- S&P 500 futures dropped 20 points to 3560 in the final minutes of futures trade, while US bonds rallied.
- Mnuchin asked the Fed to return any unused stimulus funds from some of its emergency lending programmes.
S&P 500 futures dumped shortly after the close of cash equity trade after US Treasury Secretary Steven Mnuchin asked the Fed to return any unused stimulus funds from some of its 13(3) facilities (emergency lending programmes) to the Treasury.
Mnuchin said the move would allow Congress to reappropriate approximately $455B remaining from the $2.2T Coronavirus Aid, Relief, and Economic Security (CARES) Act signed into law by US President Donald Trump on 27 March 2020.
The Fed immediately responded, saying that they would prefer it if the full suite of emergency facilities established during the pandemic were allowed to be continued in order to serve as a backstop for the “strained and vulnerable economy”.

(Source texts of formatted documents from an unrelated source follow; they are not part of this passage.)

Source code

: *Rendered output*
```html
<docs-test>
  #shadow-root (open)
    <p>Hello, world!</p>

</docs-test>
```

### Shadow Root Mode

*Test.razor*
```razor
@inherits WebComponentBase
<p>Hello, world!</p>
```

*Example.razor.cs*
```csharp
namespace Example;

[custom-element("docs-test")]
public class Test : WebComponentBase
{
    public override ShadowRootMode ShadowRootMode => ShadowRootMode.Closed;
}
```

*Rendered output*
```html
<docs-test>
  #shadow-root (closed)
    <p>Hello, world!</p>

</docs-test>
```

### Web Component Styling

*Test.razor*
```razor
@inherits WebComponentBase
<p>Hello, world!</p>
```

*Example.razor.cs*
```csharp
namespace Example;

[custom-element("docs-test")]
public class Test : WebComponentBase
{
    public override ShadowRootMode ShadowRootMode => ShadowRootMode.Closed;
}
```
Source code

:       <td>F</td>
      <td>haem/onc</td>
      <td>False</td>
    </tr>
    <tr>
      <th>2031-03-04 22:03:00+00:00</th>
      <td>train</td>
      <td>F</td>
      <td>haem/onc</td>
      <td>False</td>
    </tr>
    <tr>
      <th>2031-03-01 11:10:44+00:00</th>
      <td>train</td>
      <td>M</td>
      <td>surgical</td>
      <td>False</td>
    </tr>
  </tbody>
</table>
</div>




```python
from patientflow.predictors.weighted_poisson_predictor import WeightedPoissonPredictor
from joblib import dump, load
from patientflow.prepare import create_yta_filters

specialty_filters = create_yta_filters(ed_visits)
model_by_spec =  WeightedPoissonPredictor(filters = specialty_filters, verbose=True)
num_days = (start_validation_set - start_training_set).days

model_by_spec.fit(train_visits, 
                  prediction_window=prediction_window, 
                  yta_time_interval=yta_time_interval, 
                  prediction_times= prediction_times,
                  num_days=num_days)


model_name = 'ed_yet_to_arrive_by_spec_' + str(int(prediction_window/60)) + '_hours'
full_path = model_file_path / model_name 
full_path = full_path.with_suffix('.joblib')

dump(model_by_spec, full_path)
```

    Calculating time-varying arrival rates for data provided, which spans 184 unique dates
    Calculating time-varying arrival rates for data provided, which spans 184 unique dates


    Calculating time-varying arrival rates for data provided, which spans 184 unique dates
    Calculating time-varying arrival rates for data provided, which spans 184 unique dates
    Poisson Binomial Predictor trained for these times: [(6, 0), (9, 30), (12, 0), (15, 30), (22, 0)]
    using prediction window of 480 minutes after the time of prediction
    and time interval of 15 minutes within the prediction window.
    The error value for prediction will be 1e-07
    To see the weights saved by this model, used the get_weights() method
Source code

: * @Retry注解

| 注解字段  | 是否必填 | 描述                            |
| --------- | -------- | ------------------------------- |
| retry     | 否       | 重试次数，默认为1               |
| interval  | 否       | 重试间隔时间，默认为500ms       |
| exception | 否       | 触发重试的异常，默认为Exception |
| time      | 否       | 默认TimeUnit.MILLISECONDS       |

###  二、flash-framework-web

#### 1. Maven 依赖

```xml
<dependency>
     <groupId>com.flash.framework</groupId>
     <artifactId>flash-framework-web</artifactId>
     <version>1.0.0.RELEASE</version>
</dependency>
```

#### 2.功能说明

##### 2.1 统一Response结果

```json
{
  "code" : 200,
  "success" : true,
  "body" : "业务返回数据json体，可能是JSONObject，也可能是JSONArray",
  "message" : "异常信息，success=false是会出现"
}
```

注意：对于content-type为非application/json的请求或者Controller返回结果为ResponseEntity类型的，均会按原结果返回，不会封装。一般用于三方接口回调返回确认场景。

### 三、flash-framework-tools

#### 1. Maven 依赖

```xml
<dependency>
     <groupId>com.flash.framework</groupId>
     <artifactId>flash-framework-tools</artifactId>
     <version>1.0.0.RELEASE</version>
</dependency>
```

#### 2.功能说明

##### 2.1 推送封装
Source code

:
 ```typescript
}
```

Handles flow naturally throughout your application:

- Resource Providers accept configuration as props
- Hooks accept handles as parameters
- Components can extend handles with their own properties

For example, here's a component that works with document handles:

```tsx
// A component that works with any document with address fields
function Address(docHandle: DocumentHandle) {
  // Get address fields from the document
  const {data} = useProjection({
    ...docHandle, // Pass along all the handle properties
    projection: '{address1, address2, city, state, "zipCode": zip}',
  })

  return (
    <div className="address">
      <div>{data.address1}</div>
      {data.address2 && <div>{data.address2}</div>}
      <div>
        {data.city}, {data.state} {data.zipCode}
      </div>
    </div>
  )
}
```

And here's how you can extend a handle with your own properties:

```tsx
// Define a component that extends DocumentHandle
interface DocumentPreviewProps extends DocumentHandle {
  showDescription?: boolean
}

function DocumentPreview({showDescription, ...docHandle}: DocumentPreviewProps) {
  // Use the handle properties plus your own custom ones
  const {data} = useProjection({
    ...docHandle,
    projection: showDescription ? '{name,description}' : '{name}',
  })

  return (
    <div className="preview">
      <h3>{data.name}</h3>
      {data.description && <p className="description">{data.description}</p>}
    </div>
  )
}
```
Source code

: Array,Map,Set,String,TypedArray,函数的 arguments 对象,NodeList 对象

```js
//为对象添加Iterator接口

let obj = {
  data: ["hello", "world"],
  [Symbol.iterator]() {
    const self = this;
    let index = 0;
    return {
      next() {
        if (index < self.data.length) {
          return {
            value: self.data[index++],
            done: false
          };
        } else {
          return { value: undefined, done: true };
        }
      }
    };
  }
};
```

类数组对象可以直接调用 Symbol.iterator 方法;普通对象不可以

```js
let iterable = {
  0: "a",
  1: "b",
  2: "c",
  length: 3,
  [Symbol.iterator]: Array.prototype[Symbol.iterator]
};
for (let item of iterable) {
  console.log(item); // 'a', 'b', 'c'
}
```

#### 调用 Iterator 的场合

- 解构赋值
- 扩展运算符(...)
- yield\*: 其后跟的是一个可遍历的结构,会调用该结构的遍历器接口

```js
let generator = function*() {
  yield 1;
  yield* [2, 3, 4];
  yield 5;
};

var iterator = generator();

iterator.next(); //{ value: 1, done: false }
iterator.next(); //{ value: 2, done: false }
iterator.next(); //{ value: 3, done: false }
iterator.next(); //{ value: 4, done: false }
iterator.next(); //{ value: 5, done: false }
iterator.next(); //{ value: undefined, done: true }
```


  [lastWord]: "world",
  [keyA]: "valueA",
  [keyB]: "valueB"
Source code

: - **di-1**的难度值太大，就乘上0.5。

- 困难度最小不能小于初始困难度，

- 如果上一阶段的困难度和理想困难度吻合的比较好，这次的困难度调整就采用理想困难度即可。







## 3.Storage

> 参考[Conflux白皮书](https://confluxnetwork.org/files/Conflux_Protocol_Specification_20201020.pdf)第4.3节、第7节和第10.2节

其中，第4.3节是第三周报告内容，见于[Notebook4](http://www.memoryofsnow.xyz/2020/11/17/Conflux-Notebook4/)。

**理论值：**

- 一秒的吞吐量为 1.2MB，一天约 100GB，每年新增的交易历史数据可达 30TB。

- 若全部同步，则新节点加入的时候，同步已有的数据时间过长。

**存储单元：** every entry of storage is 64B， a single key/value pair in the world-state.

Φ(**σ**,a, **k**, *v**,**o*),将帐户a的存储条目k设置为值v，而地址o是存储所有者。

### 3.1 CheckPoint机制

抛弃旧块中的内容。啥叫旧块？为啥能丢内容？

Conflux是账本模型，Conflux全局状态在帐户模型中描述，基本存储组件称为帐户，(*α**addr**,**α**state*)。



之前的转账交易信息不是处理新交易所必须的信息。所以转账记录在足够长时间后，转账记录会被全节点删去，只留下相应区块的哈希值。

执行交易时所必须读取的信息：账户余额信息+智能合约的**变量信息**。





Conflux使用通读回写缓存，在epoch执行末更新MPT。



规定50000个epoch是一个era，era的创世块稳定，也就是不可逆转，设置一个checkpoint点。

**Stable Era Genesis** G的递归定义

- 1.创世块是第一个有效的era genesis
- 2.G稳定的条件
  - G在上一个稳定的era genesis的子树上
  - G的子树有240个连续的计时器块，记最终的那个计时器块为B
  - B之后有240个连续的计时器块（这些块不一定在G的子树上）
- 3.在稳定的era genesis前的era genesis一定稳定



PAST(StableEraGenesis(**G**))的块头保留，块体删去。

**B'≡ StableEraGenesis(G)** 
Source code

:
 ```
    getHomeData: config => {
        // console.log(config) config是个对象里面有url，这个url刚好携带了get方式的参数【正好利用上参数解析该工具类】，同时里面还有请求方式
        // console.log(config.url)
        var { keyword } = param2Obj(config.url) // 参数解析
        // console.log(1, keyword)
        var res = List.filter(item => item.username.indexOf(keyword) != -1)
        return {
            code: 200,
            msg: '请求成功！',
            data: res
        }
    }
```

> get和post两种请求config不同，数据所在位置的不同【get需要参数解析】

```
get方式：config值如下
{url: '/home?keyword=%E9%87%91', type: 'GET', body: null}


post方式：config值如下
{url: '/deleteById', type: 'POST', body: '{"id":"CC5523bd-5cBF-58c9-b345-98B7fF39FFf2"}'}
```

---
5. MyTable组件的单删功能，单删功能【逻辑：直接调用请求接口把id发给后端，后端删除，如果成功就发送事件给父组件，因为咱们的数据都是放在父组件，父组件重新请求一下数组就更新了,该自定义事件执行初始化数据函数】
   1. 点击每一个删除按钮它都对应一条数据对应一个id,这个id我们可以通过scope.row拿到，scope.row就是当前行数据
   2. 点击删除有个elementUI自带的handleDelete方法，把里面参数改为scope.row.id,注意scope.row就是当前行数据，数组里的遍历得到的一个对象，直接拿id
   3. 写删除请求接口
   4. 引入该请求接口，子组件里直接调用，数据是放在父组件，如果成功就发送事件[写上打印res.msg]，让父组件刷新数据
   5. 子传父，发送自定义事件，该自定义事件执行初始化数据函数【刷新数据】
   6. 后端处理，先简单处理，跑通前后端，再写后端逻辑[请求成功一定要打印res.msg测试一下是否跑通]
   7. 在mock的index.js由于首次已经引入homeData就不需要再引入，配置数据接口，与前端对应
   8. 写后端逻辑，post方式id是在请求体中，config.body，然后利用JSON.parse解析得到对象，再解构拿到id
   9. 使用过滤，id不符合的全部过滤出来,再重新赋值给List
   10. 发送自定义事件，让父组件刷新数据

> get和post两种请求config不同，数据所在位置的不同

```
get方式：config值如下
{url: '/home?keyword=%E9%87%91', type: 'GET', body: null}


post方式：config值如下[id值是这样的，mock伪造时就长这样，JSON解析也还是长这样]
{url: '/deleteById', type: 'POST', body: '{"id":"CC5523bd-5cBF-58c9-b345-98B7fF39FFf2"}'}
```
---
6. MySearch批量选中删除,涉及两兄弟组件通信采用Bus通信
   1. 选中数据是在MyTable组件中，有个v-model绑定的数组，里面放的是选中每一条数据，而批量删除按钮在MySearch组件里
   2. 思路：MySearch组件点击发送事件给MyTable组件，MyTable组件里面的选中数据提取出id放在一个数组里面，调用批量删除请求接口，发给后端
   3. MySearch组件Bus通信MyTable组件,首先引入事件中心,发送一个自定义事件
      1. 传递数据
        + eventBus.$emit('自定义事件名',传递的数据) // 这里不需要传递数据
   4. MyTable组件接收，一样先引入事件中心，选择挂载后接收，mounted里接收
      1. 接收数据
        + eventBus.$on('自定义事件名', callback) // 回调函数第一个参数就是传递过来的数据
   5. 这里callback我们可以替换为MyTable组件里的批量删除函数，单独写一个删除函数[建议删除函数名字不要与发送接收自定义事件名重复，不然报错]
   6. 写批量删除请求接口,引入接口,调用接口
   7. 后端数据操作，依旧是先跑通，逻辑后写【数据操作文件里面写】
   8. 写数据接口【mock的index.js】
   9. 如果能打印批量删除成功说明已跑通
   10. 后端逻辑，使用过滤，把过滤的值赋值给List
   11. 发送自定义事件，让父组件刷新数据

S&P 50 futures fell from Thursday session highs around 3580 to the 3560 mark before futures trade was closed (futures markets reopen at 23:00GMT), with the move being immediately interpreted as a negative for the Fed’s ability to support the economy. Meanwhile, US bonds saw upside, not only due to demand for havens but also potentially given that the move means the US Treasury won’t have to issue quite as much debt in the future.
Traders will be keeping an eye on how the market reaction continues at the reopen of futures trade at 23:00GMT, and then how European participants digest the move when they begin to arrive from 06:00GMT on Friday.
FX markets do not seem as bothered, though minor downside has been seen in some of the more risk-sensitive currencies (AUD, NZD, CAD) in recent trade. Perhaps if any adverse reaction continues to extend during Friday’s Asia session, this could have more read across to FX (havens such as USD, CHF and JPY would likely outperform in this scenario).